── Data under study ──

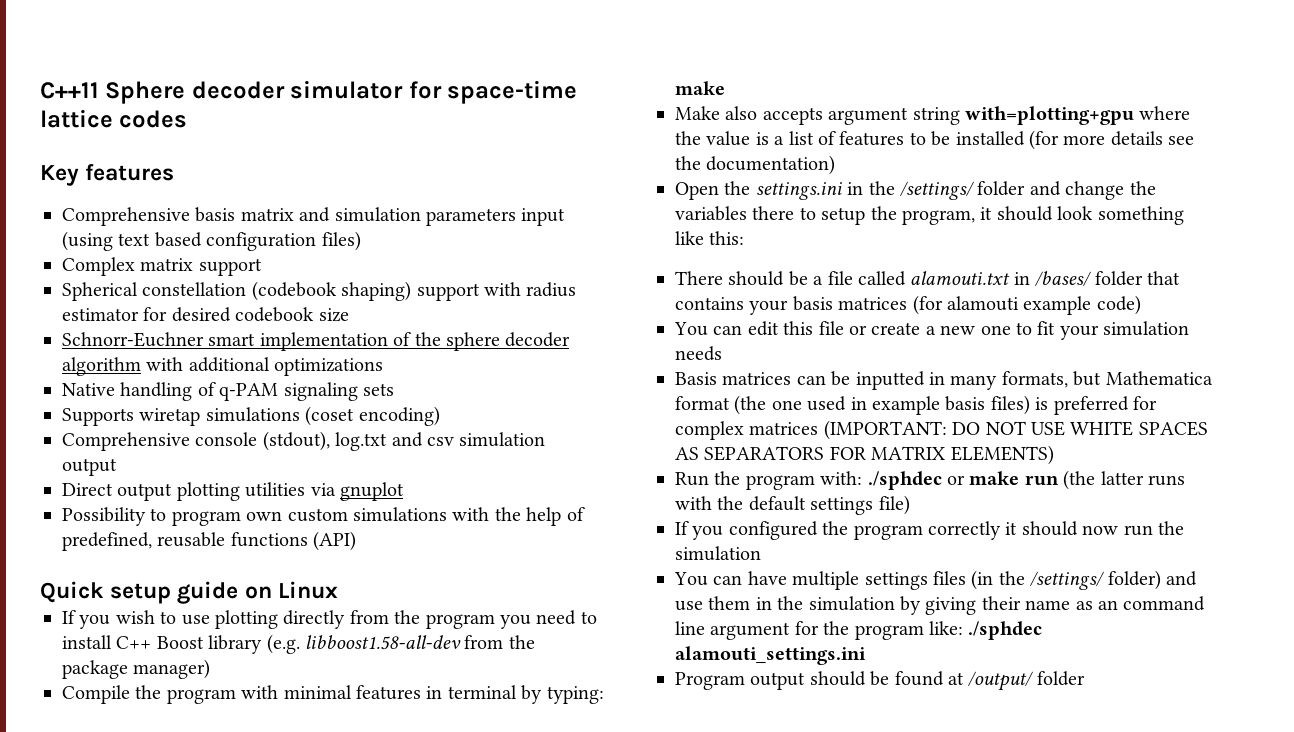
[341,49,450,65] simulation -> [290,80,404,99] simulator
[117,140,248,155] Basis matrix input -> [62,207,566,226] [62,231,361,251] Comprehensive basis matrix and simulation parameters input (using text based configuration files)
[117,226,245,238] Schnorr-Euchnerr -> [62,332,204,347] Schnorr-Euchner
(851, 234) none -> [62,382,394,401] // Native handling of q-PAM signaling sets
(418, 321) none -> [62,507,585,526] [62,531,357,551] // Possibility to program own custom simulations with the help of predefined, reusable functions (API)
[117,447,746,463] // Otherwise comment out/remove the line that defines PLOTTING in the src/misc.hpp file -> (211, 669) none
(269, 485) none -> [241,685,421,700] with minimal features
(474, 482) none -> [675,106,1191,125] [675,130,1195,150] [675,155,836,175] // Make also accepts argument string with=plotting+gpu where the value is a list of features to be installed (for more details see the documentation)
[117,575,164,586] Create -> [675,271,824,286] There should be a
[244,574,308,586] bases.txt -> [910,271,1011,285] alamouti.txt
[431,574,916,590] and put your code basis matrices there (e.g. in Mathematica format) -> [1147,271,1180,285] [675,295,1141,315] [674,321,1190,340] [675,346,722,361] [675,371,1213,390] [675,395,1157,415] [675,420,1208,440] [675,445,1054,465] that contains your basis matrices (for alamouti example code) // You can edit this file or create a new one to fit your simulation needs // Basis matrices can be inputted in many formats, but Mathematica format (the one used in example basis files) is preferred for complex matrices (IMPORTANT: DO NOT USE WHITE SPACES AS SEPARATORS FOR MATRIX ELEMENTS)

───

> _What is being asked_: Please make an exact copy of the lines above from the line with "(851, 234) none" through the line with "(418, 321) none", both ends included.

> _Exercise solution_:
(851, 234) none -> [62,382,394,401] // Native handling of q-PAM signaling sets
(418, 321) none -> [62,507,585,526] [62,531,357,551] // Possibility to program own custom simulations with the help of predefined, reusable functions (API)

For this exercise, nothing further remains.